I do not want to talk about how neural Networks were inspired using brains, but I do believe the inspiration is quite close. Pay Attention to the closest tokens and learn the affinities between them, and the neurons in the network should fire and wire accordingly. Ultimately, this is magical and mathematical, not chemical though.

Anyway, my goal was to deeply understand token Attention and implement the most efficient way to calculate it. Using flash attention out of the box was very interesting, but I was very curious to learn the math behind it.

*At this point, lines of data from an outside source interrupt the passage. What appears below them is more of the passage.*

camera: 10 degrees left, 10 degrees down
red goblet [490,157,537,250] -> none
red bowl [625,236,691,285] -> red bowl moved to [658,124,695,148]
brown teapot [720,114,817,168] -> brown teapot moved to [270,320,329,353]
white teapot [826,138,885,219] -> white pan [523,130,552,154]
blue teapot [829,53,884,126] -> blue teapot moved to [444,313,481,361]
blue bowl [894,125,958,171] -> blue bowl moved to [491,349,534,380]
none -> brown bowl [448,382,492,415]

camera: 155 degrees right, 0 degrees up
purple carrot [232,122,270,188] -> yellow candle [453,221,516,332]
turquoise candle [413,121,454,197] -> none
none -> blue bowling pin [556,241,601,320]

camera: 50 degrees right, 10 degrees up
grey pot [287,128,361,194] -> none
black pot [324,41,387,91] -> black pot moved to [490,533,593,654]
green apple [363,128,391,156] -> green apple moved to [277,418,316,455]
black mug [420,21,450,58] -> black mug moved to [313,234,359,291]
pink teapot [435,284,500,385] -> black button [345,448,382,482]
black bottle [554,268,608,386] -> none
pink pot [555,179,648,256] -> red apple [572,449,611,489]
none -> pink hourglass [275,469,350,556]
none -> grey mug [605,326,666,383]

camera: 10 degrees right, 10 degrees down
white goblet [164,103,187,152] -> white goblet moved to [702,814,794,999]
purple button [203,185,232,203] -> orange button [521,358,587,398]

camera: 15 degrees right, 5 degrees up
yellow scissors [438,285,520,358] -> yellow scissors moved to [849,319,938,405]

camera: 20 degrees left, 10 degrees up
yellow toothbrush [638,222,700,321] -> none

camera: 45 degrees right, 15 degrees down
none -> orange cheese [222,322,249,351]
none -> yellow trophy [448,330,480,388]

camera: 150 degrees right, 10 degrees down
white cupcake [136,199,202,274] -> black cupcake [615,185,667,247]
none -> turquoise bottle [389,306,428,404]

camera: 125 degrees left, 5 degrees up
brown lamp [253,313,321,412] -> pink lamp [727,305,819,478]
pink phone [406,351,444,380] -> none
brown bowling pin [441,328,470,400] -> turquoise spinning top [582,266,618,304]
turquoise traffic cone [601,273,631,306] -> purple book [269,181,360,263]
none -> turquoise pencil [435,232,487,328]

Without much of a delay, let’s get started and deepdive into how the Neurons that fire together… wire together (a.k.a Hebbis Theory) 🚀

MS Github Repo

Attention Overview

A modern transformer model like GPT-2 consists of stacked layers (blocks), each containing attention mechanisms and feed-forward neural networks. Here’s a simplified view:

Input Embeddings + Positional Encodings
↓
Block 1 → Self-Attention → Feed-Forward Network
↓
Block 2 → Self-Attention → Feed-Forward Network
↓
...
↓
Block N → Self-Attention → Feed-Forward Network
↓
Output Layer

The two key components of each block are:

• Self-Attention: Allows tokens to “look at” other tokens in the sequence
• Feed-Forward Network: Processes each token independently

Understanding Transformer Blocks

Transformer blocks are processed sequentially, not in parallel. The output of one block becomes the input to the next.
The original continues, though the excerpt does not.